● **ASSIGNMENT**: Check the listing below line by line and report how many lines hold "center", with no other words.

● **DATA SECTION**:
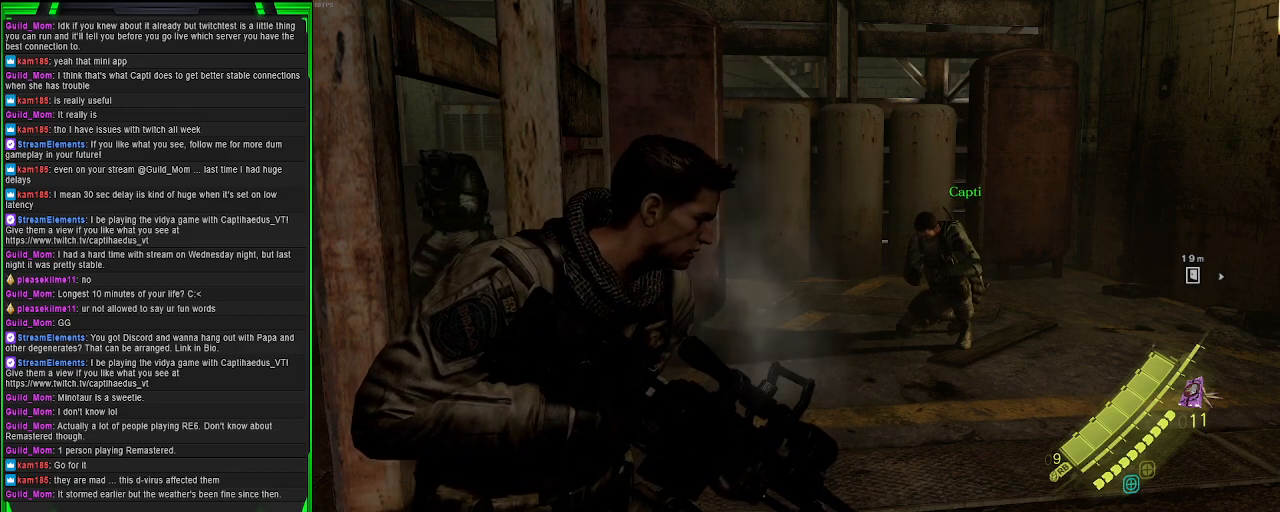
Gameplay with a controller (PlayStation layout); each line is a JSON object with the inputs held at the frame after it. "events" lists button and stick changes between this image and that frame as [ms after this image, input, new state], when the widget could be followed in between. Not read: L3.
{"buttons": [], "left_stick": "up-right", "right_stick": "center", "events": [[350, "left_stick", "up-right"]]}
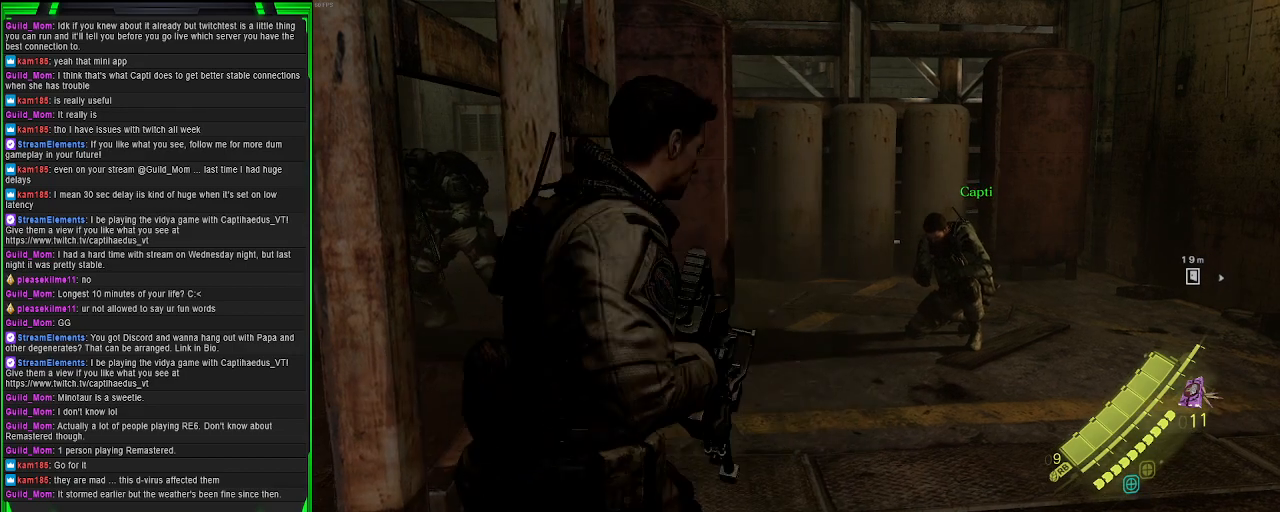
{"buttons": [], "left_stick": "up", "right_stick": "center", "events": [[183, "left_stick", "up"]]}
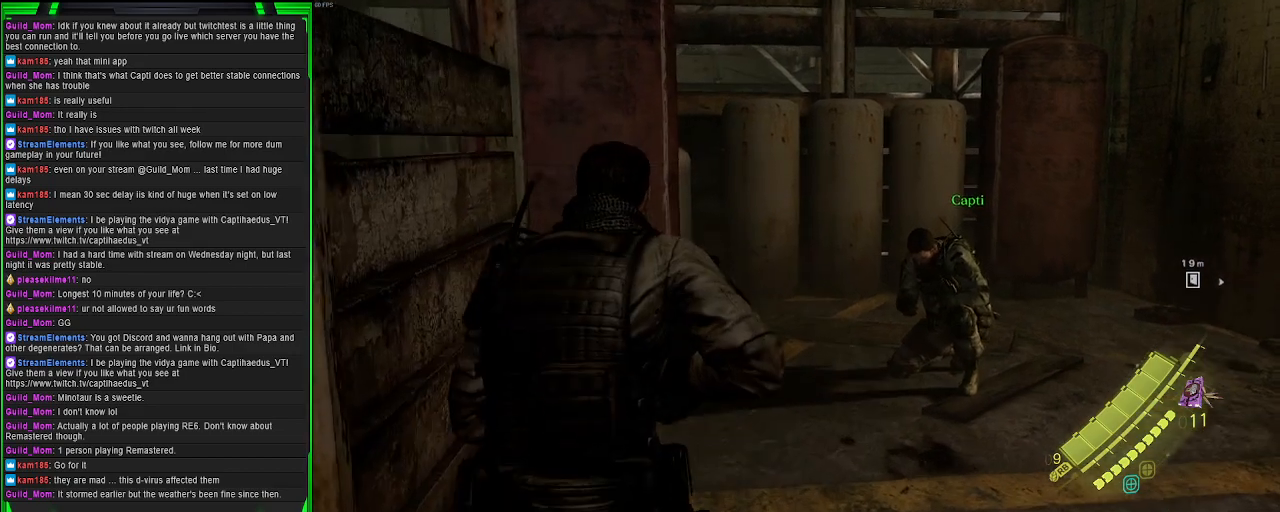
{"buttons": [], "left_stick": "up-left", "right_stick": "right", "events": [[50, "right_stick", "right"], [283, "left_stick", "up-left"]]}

● **OUTPUT**: 2